Well, to bloat my own ego, one of my most consistently banged-on themes has been, “HEY ACADEMIA BASICALLY TELLS US THINGS FOR FREE!”
Well, not for free exactly. Textbooks and the internet can tell us most of the same things, for much cheaper :). (I’m not arguing against academia in general, but I do think that’s a weak argument for it).
I had actually meant that academia provides research to the public more-or-less “for free”, in the sense of “free at point of use”.
Textbooks and the internet are not actually of much use, as well, when most of the knowledge for how they actually go together is tribal-knowledge among university professors, and never gets written down for non-student self-studiers.

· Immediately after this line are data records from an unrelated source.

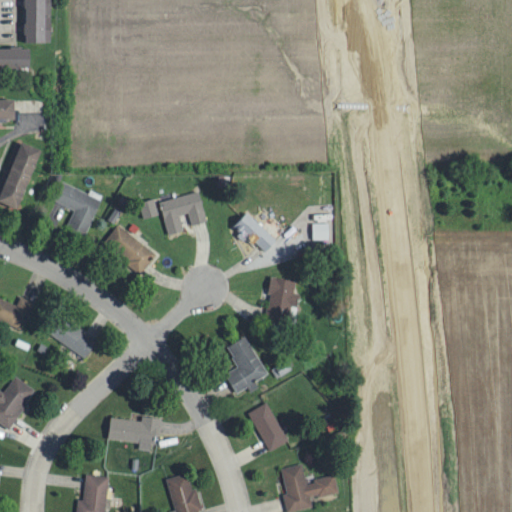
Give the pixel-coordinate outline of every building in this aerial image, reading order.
[(51,0),(25,0),(25,41),(52,41),(51,0)] [(0,67),(30,67),(30,46),(0,46),(0,67)] [(3,194),(0,192),(0,202),(20,209),(39,147),(20,141),(3,194)] [(55,199),(76,208),(67,228),(87,236),(102,198),(63,181),(55,199)] [(161,200),(169,234),(185,229),(181,213),(190,211),(192,224),(208,220),(200,190),(161,200)] [(140,201),(145,218),(160,214),(156,197),(140,201)] [(264,253),(277,239),(247,211),(234,225),(264,253)] [(142,274),(157,252),(118,224),(106,241),(130,259),(127,263),(142,274)] [(297,280),(274,276),(267,318),(289,321),(292,304),(299,305),(301,293),(295,292),(297,280)] [(19,303),(0,296),(0,318),(24,328),(35,300),(22,295),(19,303)] [(88,356),(98,338),(62,318),(52,335),(88,356)] [(238,393),(253,384),(253,382),(269,373),(247,335),(229,345),(240,366),(227,373),(238,393)] [(38,389),(17,374),(5,391),(0,386),(0,419),(10,427),(38,389)] [(290,438),(268,400),(249,411),(271,449),(290,438)] [(111,415),(108,436),(140,440),(139,446),(152,448),(154,433),(160,434),(162,416),(143,413),(143,419),(111,415)] [(283,466),(288,491),(284,492),(288,510),(314,505),(312,496),(340,490),(336,473),(308,479),(304,462),(283,466)] [(167,477),(177,511),(200,511),(199,508),(201,508),(190,470),(167,477)] [(106,511),(111,475),(88,472),(84,498),(80,497),(77,511),(106,511)]
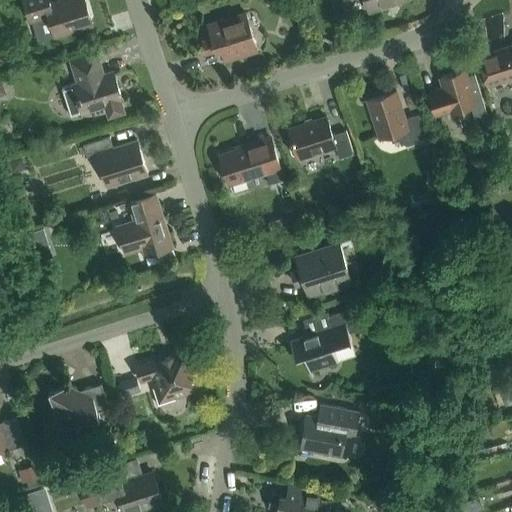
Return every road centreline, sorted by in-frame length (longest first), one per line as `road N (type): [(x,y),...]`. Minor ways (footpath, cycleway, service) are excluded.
road 1 (residential): [(170,116),(451,27),(459,0)]
road 2 (residential): [(0,367),(226,296)]
road 3 (residential): [(222,511),(236,403),(226,296)]
road 4 (residential): [(226,296),(170,116)]
road 5 (residential): [(170,116),(132,0)]
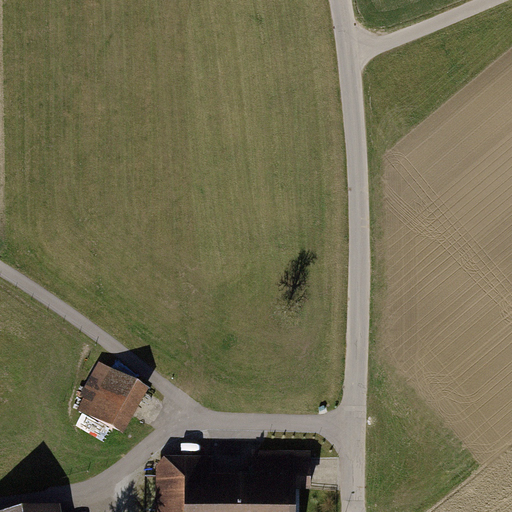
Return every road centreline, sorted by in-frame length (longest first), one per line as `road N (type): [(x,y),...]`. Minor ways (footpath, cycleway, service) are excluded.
road 1 (unclassified): [(351,511),(360,264),(349,56)]
road 2 (track): [(0,502),(122,485),(179,418),(353,432)]
road 3 (track): [(179,418),(175,400),(75,318),(0,270)]
road 4 (unclassified): [(349,56),(485,0)]
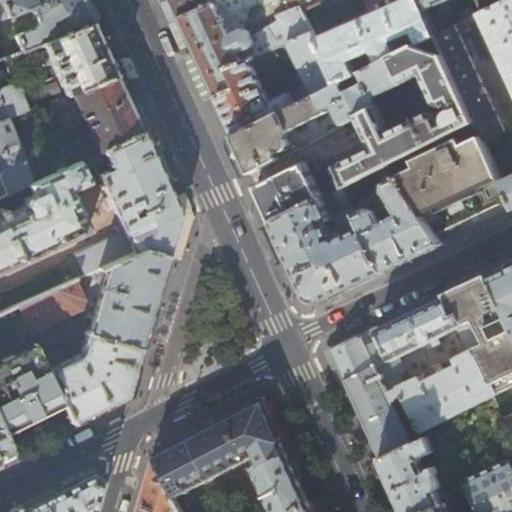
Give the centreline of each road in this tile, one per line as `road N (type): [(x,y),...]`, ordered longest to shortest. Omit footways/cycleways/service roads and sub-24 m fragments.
road 1 (tertiary): [(122,0),(285,347)]
road 2 (residential): [(511,235),(285,347)]
road 3 (tertiary): [(285,347),(359,511)]
road 4 (residential): [(285,347),(130,429)]
road 5 (residential): [(130,429),(0,493)]
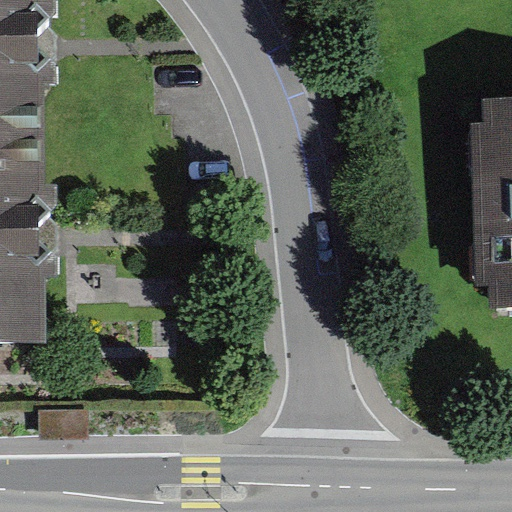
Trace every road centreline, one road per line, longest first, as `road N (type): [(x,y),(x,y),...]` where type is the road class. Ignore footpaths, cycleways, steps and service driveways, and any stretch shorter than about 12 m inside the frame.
road 1 (residential): [(339,492),(289,170),(253,60),(218,0)]
road 2 (tertiary): [(0,490),(339,492)]
road 3 (tertiary): [(339,492),(511,494)]
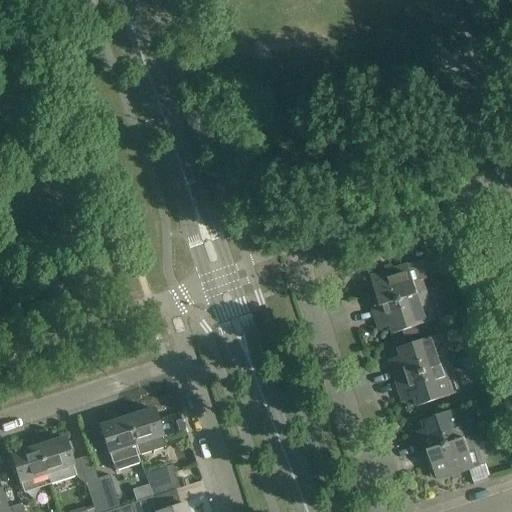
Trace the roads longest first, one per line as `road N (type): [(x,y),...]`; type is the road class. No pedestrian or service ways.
road 1 (tertiary): [(305,511),(121,0)]
road 2 (residential): [(379,511),(296,259),(506,182)]
road 3 (residential): [(0,421),(189,358)]
road 4 (residential): [(238,511),(189,358)]
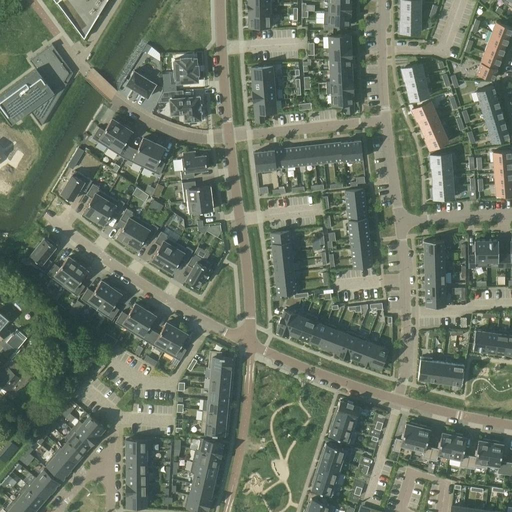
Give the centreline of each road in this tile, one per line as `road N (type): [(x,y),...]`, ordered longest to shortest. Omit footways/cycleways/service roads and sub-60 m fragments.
road 1 (residential): [(46,215),(146,286),(249,343)]
road 2 (residential): [(229,139),(249,343)]
road 3 (residential): [(397,400),(406,313),(401,224)]
road 4 (residential): [(249,343),(397,400)]
road 5 (residential): [(385,119),(229,139)]
road 6 (residential): [(110,511),(111,446),(56,511)]
road 7 (residential): [(219,0),(229,139)]
road 8 (residential): [(229,139),(173,132),(115,99)]
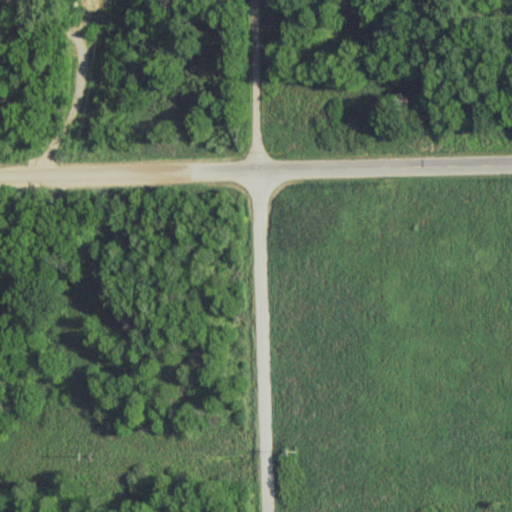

I’m not convinced that “free at point of use” is a useful concept—it’s more useful to figure out when and where costs are snuck in, and then decide if the price is worth it and if the right people are paying for it.
In terms of self learning, that hasn’t been my experience as an autodidact. A course catalog and a good textbook are more than enough to provide context for learning, with google filling in the gaps.
Go ahead and object that “nothing is really free”, but “free at point of use”, once we’re being specific, is useful. It means, “This service is accessible without paying up-front, because the costs are being paid elsewhere.” Of course there are still costs to be paid, but there are a couple of whole fields of study devoted to finding the most socially desirable ways of paying them.
So for instance, we have reason to believe that if, on top of the existing journal-subscription-and-paywall system, we added additional up-front fees for reading academic research papers, this would raise the costs of scientific research, in terms of dollars and labor-hours spent to obtain the outputs we care about.
Also, please, not every LW comment necessitates conceptual nitpicking. If I start with “academia publishes a lot of useful research which can be obtained and read for free by people who know how to do literature searches”, please do not respond with, “Well what is free anyway? Shouldn’t we digress into the entire field of welfare economics?”
Upvoted for the last paragraph.
Fair point.
It wasn’t a “gotcha, you’re technically wrong” comment. It was central to the point we’re arguing, which is that academia is a net benefit. If the comment was meant in a tongue in cheek “I’m not actually making a real argument for academia, just saying something silly” way, it wasn’t clear to me.
If you were actually advancing an argument that academia is useful because it publishes research, you need to prove that the research does enough good to justify the costs it extracts from it’s students. It is a meta point, but it’s not an irrelevant nitpick—it’s central to you’re argument.
Ok, there’s a confusion here I feel a need to correct: research is almost entirely not funded by students. Teaching is funded by students. Administration is (gratuitously and copiously, beyond anything necessary) funded by students. Teaching and administration are also often funded by endowments and state block grants. Research is (by and large) funded by research grants, and in fact, the level of research output required to justify each dollar of grant has gone solidly up.
The word textbook implies an adademic publisher.
Well, if you’re including “anyone who sells things to schools” in academia- then yes, my argument doesn’t really make much sense.
But, for the sake of steel-manning, let’s pretend that instead of meaning that, I meant academia as the broad collection of things typically associated with it—formal schooling, tenure, teachers, students, classes, etc. Even if you include textbooks as a NARROW part of academia, the point is that you can forgo all that other stuff and JUST take the textbooks, and still be told basically the same things.